→ Source extract
^^^^^^^^

The Chinese frigate is said to have entered the zone at 7:44am, southwest of Uotsuri Island, where it remained for six minutes before leaving.

A Russian frigate also entered the contiguous zone off the Senkaku Islands shortly after 7:00am remaining in the zone for over an hour before leaving.

Japanese officials are now examining the routes taken by the vessels, and analysing the aim of the naval ships as they continue to monitor their movement.

The government lodged a protest with the Chinese government through diplomatic channels. It also called on the country to prevent a recurrence.

Japan controls the Senkaku Islands.

The Japanese government maintains the islands are an inherent part of Japan’s territory.

Both China and Taiwan claim the disputed islands as their own.

By making it appear as if it were patrolling around its own territory, China was likely trying to demonstrate its territorial claim to the Senkakus, according to the official, who added that the move “unilaterally heightens tensions” and has created a “seriously concerning situation”.

Deputy Chief Cabinet Secretary Seiji Kihara said at a press conference: “Japan will respond firmly but in a calm manner against similar moves.”

Japanese Senior Deputy Foreign Minister Shigeo Yamada protested to the Chinese Ambassador to Japan Kong Xuanyou by phone, expressing “grave concern” over the incident, the Foreign Ministry said.

Through a diplomatic channel, Tokyo also called on Moscow to take an “appropriate response,” while expressing its “keen interest” in Russia’s recent moves around the Senkakus, according to a ministry source.

^^^^^^^^

→ Data listing
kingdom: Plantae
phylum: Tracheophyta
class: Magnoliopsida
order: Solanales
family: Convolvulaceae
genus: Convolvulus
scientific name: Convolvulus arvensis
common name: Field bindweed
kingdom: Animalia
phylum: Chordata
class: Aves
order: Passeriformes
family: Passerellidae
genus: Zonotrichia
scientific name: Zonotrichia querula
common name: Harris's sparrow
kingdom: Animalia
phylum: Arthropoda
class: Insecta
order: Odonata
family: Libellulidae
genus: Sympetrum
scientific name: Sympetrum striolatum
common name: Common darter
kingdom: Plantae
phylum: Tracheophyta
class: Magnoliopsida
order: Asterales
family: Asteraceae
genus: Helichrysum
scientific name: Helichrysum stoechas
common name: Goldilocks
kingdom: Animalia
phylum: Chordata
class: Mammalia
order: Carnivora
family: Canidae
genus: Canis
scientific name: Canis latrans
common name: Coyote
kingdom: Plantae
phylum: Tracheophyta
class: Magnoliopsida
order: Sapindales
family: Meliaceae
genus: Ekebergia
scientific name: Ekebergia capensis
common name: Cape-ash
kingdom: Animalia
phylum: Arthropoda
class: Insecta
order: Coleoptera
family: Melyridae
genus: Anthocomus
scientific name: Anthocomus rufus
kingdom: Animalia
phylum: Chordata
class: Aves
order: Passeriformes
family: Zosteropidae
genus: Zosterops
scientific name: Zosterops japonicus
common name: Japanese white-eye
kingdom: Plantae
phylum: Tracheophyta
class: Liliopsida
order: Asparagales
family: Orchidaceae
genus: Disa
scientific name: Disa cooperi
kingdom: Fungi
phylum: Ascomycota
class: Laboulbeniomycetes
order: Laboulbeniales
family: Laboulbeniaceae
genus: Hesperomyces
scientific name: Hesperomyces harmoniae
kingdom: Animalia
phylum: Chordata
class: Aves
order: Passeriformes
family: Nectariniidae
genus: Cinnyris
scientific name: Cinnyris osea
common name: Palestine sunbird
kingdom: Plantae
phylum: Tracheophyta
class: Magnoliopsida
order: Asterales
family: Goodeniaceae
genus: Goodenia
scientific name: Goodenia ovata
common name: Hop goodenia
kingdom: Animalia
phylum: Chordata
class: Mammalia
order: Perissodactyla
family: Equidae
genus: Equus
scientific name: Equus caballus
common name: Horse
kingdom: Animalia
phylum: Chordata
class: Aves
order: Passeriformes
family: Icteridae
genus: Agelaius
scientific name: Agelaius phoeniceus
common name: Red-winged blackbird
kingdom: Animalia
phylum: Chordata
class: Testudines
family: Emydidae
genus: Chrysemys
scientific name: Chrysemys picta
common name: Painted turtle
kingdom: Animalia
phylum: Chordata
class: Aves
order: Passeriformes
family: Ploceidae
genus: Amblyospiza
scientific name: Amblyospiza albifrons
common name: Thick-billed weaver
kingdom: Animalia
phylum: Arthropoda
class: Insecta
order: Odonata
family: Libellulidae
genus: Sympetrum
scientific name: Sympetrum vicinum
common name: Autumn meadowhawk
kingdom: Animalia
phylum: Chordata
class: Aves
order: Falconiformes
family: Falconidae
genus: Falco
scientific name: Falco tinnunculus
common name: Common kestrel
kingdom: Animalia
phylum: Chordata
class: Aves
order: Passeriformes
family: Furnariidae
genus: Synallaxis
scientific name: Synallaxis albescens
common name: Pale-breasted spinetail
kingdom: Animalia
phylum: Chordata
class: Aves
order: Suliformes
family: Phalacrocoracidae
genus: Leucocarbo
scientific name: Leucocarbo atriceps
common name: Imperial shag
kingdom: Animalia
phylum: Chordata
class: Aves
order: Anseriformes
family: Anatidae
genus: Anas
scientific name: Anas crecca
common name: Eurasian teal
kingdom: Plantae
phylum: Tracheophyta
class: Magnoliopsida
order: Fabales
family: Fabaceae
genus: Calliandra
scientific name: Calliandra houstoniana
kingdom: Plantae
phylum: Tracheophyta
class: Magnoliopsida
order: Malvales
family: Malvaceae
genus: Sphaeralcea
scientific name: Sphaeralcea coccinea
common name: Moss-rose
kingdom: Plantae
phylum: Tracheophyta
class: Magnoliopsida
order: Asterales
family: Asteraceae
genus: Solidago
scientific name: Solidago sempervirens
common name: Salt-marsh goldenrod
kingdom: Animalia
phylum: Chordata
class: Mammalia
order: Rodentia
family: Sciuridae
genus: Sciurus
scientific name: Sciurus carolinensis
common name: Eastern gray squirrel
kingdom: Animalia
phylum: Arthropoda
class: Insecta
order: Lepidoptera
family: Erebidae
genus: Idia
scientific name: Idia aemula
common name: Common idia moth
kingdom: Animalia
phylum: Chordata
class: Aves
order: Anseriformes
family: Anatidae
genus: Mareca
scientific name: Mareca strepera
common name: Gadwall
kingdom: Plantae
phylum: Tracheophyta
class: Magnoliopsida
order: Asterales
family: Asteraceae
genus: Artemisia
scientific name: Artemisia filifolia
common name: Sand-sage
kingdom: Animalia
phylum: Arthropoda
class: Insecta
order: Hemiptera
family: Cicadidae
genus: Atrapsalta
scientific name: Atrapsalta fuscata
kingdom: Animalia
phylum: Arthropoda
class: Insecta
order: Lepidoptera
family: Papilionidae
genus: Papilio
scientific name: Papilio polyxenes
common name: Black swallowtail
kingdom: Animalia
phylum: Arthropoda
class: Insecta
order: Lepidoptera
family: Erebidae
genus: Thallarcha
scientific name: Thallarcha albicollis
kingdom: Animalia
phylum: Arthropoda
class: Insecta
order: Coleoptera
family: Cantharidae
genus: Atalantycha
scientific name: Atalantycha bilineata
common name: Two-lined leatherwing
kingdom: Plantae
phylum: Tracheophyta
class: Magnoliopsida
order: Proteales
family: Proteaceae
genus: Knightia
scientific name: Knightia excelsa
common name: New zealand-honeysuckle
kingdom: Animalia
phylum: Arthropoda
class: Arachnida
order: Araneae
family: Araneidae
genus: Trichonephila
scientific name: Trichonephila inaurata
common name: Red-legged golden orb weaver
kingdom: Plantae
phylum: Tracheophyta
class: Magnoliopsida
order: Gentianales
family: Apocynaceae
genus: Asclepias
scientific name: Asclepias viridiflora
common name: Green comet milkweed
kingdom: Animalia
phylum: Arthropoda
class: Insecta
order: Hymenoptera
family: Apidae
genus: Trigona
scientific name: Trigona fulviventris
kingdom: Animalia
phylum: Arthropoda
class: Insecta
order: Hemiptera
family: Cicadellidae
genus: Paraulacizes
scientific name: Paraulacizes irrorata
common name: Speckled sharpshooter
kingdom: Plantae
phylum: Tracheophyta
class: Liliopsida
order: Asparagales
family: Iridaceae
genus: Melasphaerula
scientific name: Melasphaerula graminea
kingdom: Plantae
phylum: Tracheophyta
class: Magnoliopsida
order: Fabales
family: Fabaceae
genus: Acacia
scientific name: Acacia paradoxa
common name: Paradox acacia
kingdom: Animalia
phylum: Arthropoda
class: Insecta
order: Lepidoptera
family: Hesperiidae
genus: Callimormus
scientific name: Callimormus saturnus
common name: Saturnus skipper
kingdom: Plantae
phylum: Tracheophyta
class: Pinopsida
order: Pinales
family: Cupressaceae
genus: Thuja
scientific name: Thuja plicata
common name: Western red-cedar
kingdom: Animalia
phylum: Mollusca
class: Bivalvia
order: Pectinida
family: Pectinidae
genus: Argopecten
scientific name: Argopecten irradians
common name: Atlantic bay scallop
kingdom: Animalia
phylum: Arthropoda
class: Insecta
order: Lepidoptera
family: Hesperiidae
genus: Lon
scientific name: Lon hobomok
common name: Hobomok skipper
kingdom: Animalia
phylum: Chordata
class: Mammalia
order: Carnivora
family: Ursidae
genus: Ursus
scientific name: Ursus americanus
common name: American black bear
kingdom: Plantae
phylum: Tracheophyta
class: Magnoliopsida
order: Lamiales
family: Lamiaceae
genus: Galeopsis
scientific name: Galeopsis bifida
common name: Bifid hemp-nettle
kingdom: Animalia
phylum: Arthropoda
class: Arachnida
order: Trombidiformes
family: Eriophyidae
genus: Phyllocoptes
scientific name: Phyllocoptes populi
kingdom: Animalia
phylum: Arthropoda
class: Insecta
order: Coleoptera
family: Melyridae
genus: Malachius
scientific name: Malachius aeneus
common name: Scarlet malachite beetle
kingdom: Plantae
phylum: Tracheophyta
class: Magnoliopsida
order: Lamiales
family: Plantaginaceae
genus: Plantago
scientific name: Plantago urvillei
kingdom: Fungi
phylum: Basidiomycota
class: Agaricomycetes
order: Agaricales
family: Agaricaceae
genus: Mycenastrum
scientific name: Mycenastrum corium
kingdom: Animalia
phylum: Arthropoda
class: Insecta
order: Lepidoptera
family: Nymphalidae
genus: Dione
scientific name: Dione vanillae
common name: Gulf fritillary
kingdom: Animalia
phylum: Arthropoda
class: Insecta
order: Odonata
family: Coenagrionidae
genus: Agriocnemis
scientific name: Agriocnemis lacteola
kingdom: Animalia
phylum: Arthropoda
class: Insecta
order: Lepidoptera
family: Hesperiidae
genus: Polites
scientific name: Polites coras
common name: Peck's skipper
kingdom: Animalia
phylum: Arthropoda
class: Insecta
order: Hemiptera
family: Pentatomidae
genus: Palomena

^^^^^^^^

→ Problems to solve
(1) In the Senkaku Islands article, how long did the Chinese frigate stay in the zone?
(2) Repeat the passage of the Senkaku Islands article from "By making it" up to and including "Foreign Ministry said.", word for word.

→ Solutions to the exercise
(1) Six minutes.

(2)
By making it appear as if it were patrolling around its own territory, China was likely trying to demonstrate its territorial claim to the Senkakus, according to the official, who added that the move “unilaterally heightens tensions” and has created a “seriously concerning situation”.

Deputy Chief Cabinet Secretary Seiji Kihara said at a press conference: “Japan will respond firmly but in a calm manner against similar moves.”

Japanese Senior Deputy Foreign Minister Shigeo Yamada protested to the Chinese Ambassador to Japan Kong Xuanyou by phone, expressing “grave concern” over the incident, the Foreign Ministry said.